_Directive_
Quote all entries exactly, leaving pictures aside.

_Information_
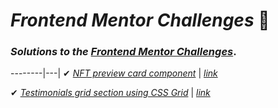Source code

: # _Frontend Mentor Challenges_ 🙋‍

### _Solutions to the_ [_Frontend Mentor Challenges_](https://www.frontendmentor.io).

--------|---|
✔ [_NFT preview card component_](https://github.com/sookm/frontendmentor-chanllenges/tree/main/nft-preview-card-component-main) | [_link_](https://sookm.github.io/frontendmentor-chanllenges/nft-preview-card-component-main/)

✔ [_Testimonials grid section using CSS Grid_](https://github.com/sookm/frontendmentor-chanllenges/tree/main/testimonials-grid-section-main) | [_link_](https://sookm.github.io/frontendmentor-chanllenges/testimonials-grid-section-main/)
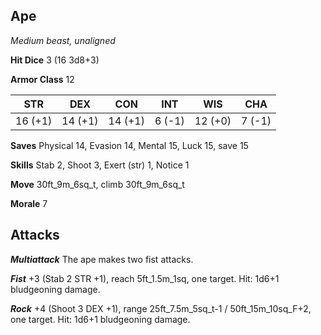 ## Ape

*Medium beast, unaligned*

**Hit Dice** 3 (16 3d8+3)

**Armor Class** 12

| STR     | DEX     | CON     | INT     | WIS     | CHA     |
|---------|---------|---------|---------|---------|---------|
| 16 (+1) | 14 (+1) | 14 (+1) |  6 (-1) | 12 (+0) |  7 (-1) |

**Saves** Physical 14, Evasion 14, Mental 15, Luck 15, save 15

**Skills** Stab 2, Shoot 3, Exert (str) 1, Notice 1

**Move** 30ft\_9m\_6sq\_t, climb 30ft\_9m\_6sq\_t

**Morale** 7

## Attacks

***Multiattack*** The ape makes two fist attacks.

***Fist*** +3 (Stab 2 STR +1), reach 5ft\_1.5m\_1sq, one target. Hit: 1d6+1 bludgeoning damage.

***Rock*** +4 (Shoot 3 DEX +1), range 25ft\_7.5m\_5sq\_t-1 / 50ft\_15m\_10sq\_F+2, one target. Hit: 1d6+1 bludgeoning damage.

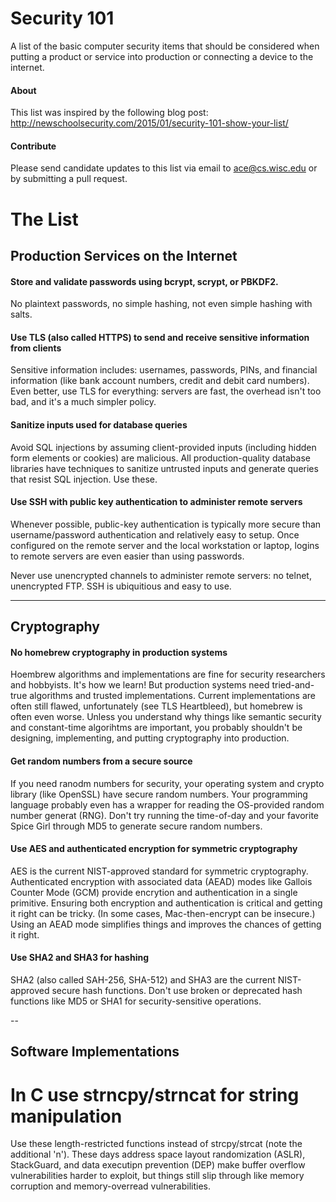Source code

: # Security 101
A list of the basic computer security items that should be considered when putting a product or service into production or connecting a device to the internet.

#### About
This list was inspired by the following blog post: http://newschoolsecurity.com/2015/01/security-101-show-your-list/

#### Contribute
Please send candidate updates to this list via email to ace@cs.wisc.edu or by submitting a pull request.

# The List

## Production Services on the Internet

#### Store and validate passwords using bcrypt, scrypt, or PBKDF2.
No plaintext passwords, no simple hashing, not even simple hashing with salts.

#### Use TLS (also called HTTPS) to send and receive sensitive information from clients
Sensitive information includes: usernames, passwords, PINs, and financial information (like bank account numbers, credit and debit card numbers). Even better, use TLS for everything: servers are fast, the overhead isn't too bad, and it's a much simpler policy.

#### Sanitize inputs used for database queries
Avoid SQL injections by assuming client-provided inputs (including hidden form elements or cookies) are malicious. All production-quality database libraries have techniques to sanitize untrusted inputs and generate queries that resist SQL injection. Use these.

#### Use SSH with public key authentication to administer remote servers
Whenever possible, public-key authentication is typically more secure than username/password authentication and relatively easy to setup. Once configured on the remote server and the local workstation or laptop, logins to remote servers are even easier than using passwords. 

Never use unencrypted channels to administer remote servers: no telnet, unencrypted FTP. SSH is ubiquitious and easy to use.

---

## Cryptography

#### No homebrew cryptography in production systems
Hoembrew algorithms and implementations are fine for security researchers and hobbyists. It's how we learn! But production systems need tried-and-true algorithms and trusted implementations. Current implementations are often still flawed, unfortunately (see TLS Heartbleed), but homebrew is often even worse. Unless you understand why things like semantic security and constant-time algorihtms are important, you probably shouldn't be designing, implementing, and putting cryptography into production.

#### Get random numbers from a secure source
If you need ranodm numbers for security, your operating system and crypto library (like OpenSSL) have secure random numbers. Your programming language probably even has a wrapper for reading the OS-provided random number generat (RNG). Don't try running the time-of-day and your favorite Spice Girl through MD5 to generate secure random numbers.

#### Use AES and authenticated encryption for symmetric cryptography
AES is the current NIST-approved standard for symmetric cryptography. Authenticated encryption with associated data (AEAD) modes like Gallois Counter Mode (GCM) provide encrytion and authentication in a single primitive. Ensuring both encryption and authentication is critical and getting it right can be tricky. (In some cases, Mac-then-encrypt can be insecure.) Using an AEAD mode simplifies things and improves the chances of getting it right.

#### Use SHA2 and SHA3 for hashing
SHA2 (also called SAH-256, SHA-512) and SHA3 are the current NIST-approved secure hash functions. Don't use broken or deprecated hash functions like MD5 or SHA1 for security-sensitive operations.

-- 

## Software Implementations

# In C use strncpy/strncat for string manipulation
Use these length-restricted functions instead of strcpy/strcat (note the additional 'n'). These days address space layout randomization (ASLR), StackGuard, and data executipn prevention (DEP) make buffer overflow vulnerabilities harder to exploit, but things still slip through like memory corruption and memory-overread vulnerabilities.



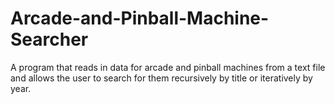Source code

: # Arcade-and-Pinball-Machine-Searcher
A program that reads in data for arcade and pinball machines from a text file and allows the user to search for them recursively by title or iteratively by year.
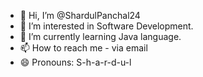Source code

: - 👋 Hi, I’m @ShardulPanchal24
- 👀 I’m interested in Software Development.
- 🌱 I’m currently learning Java language.
- 📫 How to reach me - via email
- 😄 Pronouns: S-h-a-r-d-u-l

<!---
ShardulPanchal24/ShardulPanchal24 is a ✨ special ✨ repository because its `README.md` (this file) appears on your GitHub profile.
You can click the Preview link to take a look at your changes.
--->
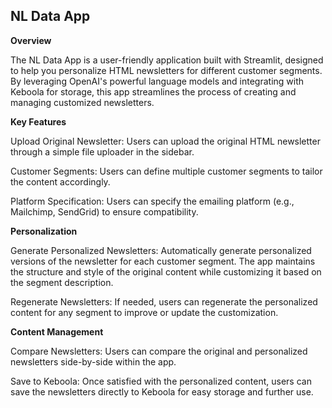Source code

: ## NL Data App ##

**Overview**

The NL Data App is a user-friendly application built with Streamlit, designed to help you personalize HTML newsletters for different customer segments. By leveraging OpenAI's powerful language models and integrating with Keboola for storage, this app streamlines the process of creating and managing customized newsletters.

**Key Features**


Upload Original Newsletter: Users can upload the original HTML newsletter through a simple file uploader in the sidebar.

Customer Segments: Users can define multiple customer segments to tailor the content accordingly.

Platform Specification: Users can specify the emailing platform (e.g., Mailchimp, SendGrid) to ensure compatibility.


**Personalization**


Generate Personalized Newsletters: Automatically generate personalized versions of the newsletter for each customer segment. The app maintains the structure and style of the original content while customizing it based on the segment description.

Regenerate Newsletters: If needed, users can regenerate the personalized content for any segment to improve or update the customization.


**Content Management**


Compare Newsletters: Users can compare the original and personalized newsletters side-by-side within the app.

Save to Keboola: Once satisfied with the personalized content, users can save the newsletters directly to Keboola for easy storage and further use.
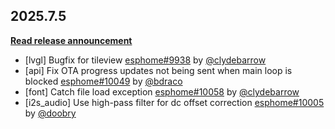 ## 2025.7.5

[**Read release announcement**](https://esphome.io/changelog/2025.7.0)

- [lvgl] Bugfix for tileview [esphome#9938](https://github.com/esphome/esphome/pull/9938) by [@clydebarrow](https://github.com/clydebarrow)
- [api] Fix OTA progress updates not being sent when main loop is blocked [esphome#10049](https://github.com/esphome/esphome/pull/10049) by [@bdraco](https://github.com/bdraco)
- [font] Catch file load exception [esphome#10058](https://github.com/esphome/esphome/pull/10058) by [@clydebarrow](https://github.com/clydebarrow)
- [i2s_audio] Use high-pass filter for dc offset correction [esphome#10005](https://github.com/esphome/esphome/pull/10005) by [@doobry](https://github.com/doobry)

_Response area_
Source code

: # _Frontend Mentor Challenges_ 🙋‍

### _Solutions to the_ [_Frontend Mentor Challenges_](https://www.frontendmentor.io).

--------|---|
✔ [_NFT preview card component_](https://github.com/sookm/frontendmentor-chanllenges/tree/main/nft-preview-card-component-main) | [_link_](https://sookm.github.io/frontendmentor-chanllenges/nft-preview-card-component-main/)

✔ [_Testimonials grid section using CSS Grid_](https://github.com/sookm/frontendmentor-chanllenges/tree/main/testimonials-grid-section-main) | [_link_](https://sookm.github.io/frontendmentor-chanllenges/testimonials-grid-section-main/)
 ## Ape

*Medium beast, unaligned*

**Hit Dice** 3 (16 3d8+3)

**Armor Class** 12

| STR     | DEX     | CON     | INT     | WIS     | CHA     |
|---------|---------|---------|---------|---------|---------|
| 16 (+1) | 14 (+1) | 14 (+1) |  6 (-1) | 12 (+0) |  7 (-1) |

**Saves** Physical 14, Evasion 14, Mental 15, Luck 15, save 15

**Skills** Stab 2, Shoot 3, Exert (str) 1, Notice 1

**Move** 30ft\_9m\_6sq\_t, climb 30ft\_9m\_6sq\_t

**Morale** 7

## Attacks

***Multiattack*** The ape makes two fist attacks.

***Fist*** +3 (Stab 2 STR +1), reach 5ft\_1.5m\_1sq, one target. Hit: 1d6+1 bludgeoning damage.

***Rock*** +4 (Shoot 3 DEX +1), range 25ft\_7.5m\_5sq\_t-1 / 50ft\_15m\_10sq\_F+2, one target. Hit: 1d6+1 bludgeoning damage.

Source code

: # Security 101
A list of the basic computer security items that should be considered when putting a product or service into production or connecting a device to the internet.

#### About
This list was inspired by the following blog post: http://newschoolsecurity.com/2015/01/security-101-show-your-list/

#### Contribute
Please send candidate updates to this list via email to ace@cs.wisc.edu or by submitting a pull request.

# The List

## Production Services on the Internet

#### Store and validate passwords using bcrypt, scrypt, or PBKDF2.
No plaintext passwords, no simple hashing, not even simple hashing with salts.

#### Use TLS (also called HTTPS) to send and receive sensitive information from clients
Sensitive information includes: usernames, passwords, PINs, and financial information (like bank account numbers, credit and debit card numbers). Even better, use TLS for everything: servers are fast, the overhead isn't too bad, and it's a much simpler policy.

#### Sanitize inputs used for database queries
Avoid SQL injections by assuming client-provided inputs (including hidden form elements or cookies) are malicious. All production-quality database libraries have techniques to sanitize untrusted inputs and generate queries that resist SQL injection. Use these.

#### Use SSH with public key authentication to administer remote servers
Whenever possible, public-key authentication is typically more secure than username/password authentication and relatively easy to setup. Once configured on the remote server and the local workstation or laptop, logins to remote servers are even easier than using passwords. 

Never use unencrypted channels to administer remote servers: no telnet, unencrypted FTP. SSH is ubiquitious and easy to use.

---

## Cryptography

#### No homebrew cryptography in production systems
Hoembrew algorithms and implementations are fine for security researchers and hobbyists. It's how we learn! But production systems need tried-and-true algorithms and trusted implementations. Current implementations are often still flawed, unfortunately (see TLS Heartbleed), but homebrew is often even worse. Unless you understand why things like semantic security and constant-time algorihtms are important, you probably shouldn't be designing, implementing, and putting cryptography into production.

#### Get random numbers from a secure source
If you need ranodm numbers for security, your operating system and crypto library (like OpenSSL) have secure random numbers. Your programming language probably even has a wrapper for reading the OS-provided random number generat (RNG). Don't try running the time-of-day and your favorite Spice Girl through MD5 to generate secure random numbers.

#### Use AES and authenticated encryption for symmetric cryptography
AES is the current NIST-approved standard for symmetric cryptography. Authenticated encryption with associated data (AEAD) modes like Gallois Counter Mode (GCM) provide encrytion and authentication in a single primitive. Ensuring both encryption and authentication is critical and getting it right can be tricky. (In some cases, Mac-then-encrypt can be insecure.) Using an AEAD mode simplifies things and improves the chances of getting it right.

#### Use SHA2 and SHA3 for hashing
SHA2 (also called SAH-256, SHA-512) and SHA3 are the current NIST-approved secure hash functions. Don't use broken or deprecated hash functions like MD5 or SHA1 for security-sensitive operations.

-- 

## Software Implementations

# In C use strncpy/strncat for string manipulation
Use these length-restricted functions instead of strcpy/strcat (note the additional 'n'). These days address space layout randomization (ASLR), StackGuard, and data executipn prevention (DEP) make buffer overflow vulnerabilities harder to exploit, but things still slip through like memory corruption and memory-overread vulnerabilities.



Source code

: # Arcade-and-Pinball-Machine-Searcher
A program that reads in data for arcade and pinball machines from a text file and allows the user to search for them recursively by title or iteratively by year.
Source code

: - 👋 Hi, I’m @ShardulPanchal24
- 👀 I’m interested in Software Development.
- 🌱 I’m currently learning Java language.
- 📫 How to reach me - via email
- 😄 Pronouns: S-h-a-r-d-u-l

<!---
ShardulPanchal24/ShardulPanchal24 is a ✨ special ✨ repository because its `README.md` (this file) appears on your GitHub profile.
You can click the Preview link to take a look at your changes.
--->
Source code

: ## NL Data App ##

**Overview**

The NL Data App is a user-friendly application built with Streamlit, designed to help you personalize HTML newsletters for different customer segments. By leveraging OpenAI's powerful language models and integrating with Keboola for storage, this app streamlines the process of creating and managing customized newsletters.

**Key Features**


Upload Original Newsletter: Users can upload the original HTML newsletter through a simple file uploader in the sidebar.

Customer Segments: Users can define multiple customer segments to tailor the content accordingly.

Platform Specification: Users can specify the emailing platform (e.g., Mailchimp, SendGrid) to ensure compatibility.


**Personalization**


Generate Personalized Newsletters: Automatically generate personalized versions of the newsletter for each customer segment. The app maintains the structure and style of the original content while customizing it based on the segment description.

Regenerate Newsletters: If needed, users can regenerate the personalized content for any segment to improve or update the customization.


**Content Management**


Compare Newsletters: Users can compare the original and personalized newsletters side-by-side within the app.

Save to Keboola: Once satisfied with the personalized content, users can save the newsletters directly to Keboola for easy storage and further use.
 ## 2025.7.5

[**Read release announcement**](https://esphome.io/changelog/2025.7.0)

- [lvgl] Bugfix for tileview [esphome#9938](https://github.com/esphome/esphome/pull/9938) by [@clydebarrow](https://github.com/clydebarrow)
- [api] Fix OTA progress updates not being sent when main loop is blocked [esphome#10049](https://github.com/esphome/esphome/pull/10049) by [@bdraco](https://github.com/bdraco)
- [font] Catch file load exception [esphome#10058](https://github.com/esphome/esphome/pull/10058) by [@clydebarrow](https://github.com/clydebarrow)
- [i2s_audio] Use high-pass filter for dc offset correction [esphome#10005](https://github.com/esphome/esphome/pull/10005) by [@doobry](https://github.com/doobry)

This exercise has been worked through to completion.